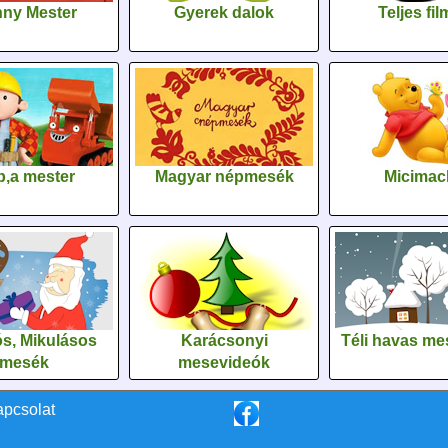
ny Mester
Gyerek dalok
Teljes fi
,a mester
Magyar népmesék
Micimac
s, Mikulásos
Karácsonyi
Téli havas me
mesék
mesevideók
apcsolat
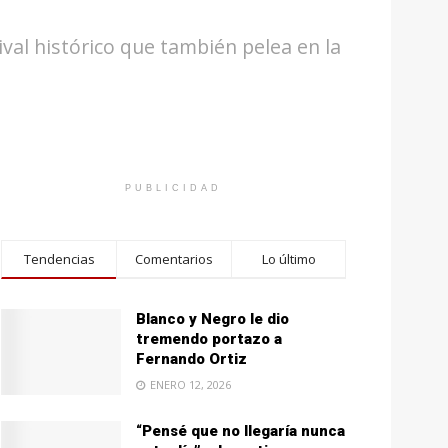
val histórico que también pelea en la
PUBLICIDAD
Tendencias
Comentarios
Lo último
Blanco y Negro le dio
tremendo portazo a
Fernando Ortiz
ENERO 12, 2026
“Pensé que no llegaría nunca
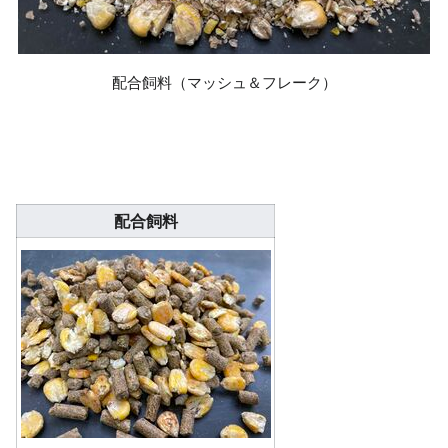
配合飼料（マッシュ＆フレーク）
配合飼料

*Task requirements*. Arrange the text read from the material above as a Markdown table with the columns "No." and "Line", giving each line its own numbered row. Leave out the pictures and any blank lines.

*Solved exercise*.
| No. | Line |
|---|---|
| 1 | ny Mester |
| 2 | Gyerek dalok |
| 3 | Teljes fi |
| 4 | ,a mester |
| 5 | Magyar népmesék |
| 6 | Micimac |
| 7 | s, Mikulásos |
| 8 | Karácsonyi |
| 9 | Téli havas me |
| 10 | mesék |
| 11 | mesevideók |
| 12 | apcsolat |
| 13 | val histórico que también pelea en la |
| 14 | PUBLICIDAD |
| 15 | Tendencias |
| 16 | Comentarios |
| 17 | Lo último |
| 18 | Blanco y Negro le dio |
| 19 | tremendo portazo a |
| 20 | Fernando Ortiz |
| 21 | ENERO 12, 2026 |
| 22 | “Pensé que no llegaría nunca |
| 23 | 配合飼料（マッシュ＆フレーク） |
| 24 | 配合飼料 |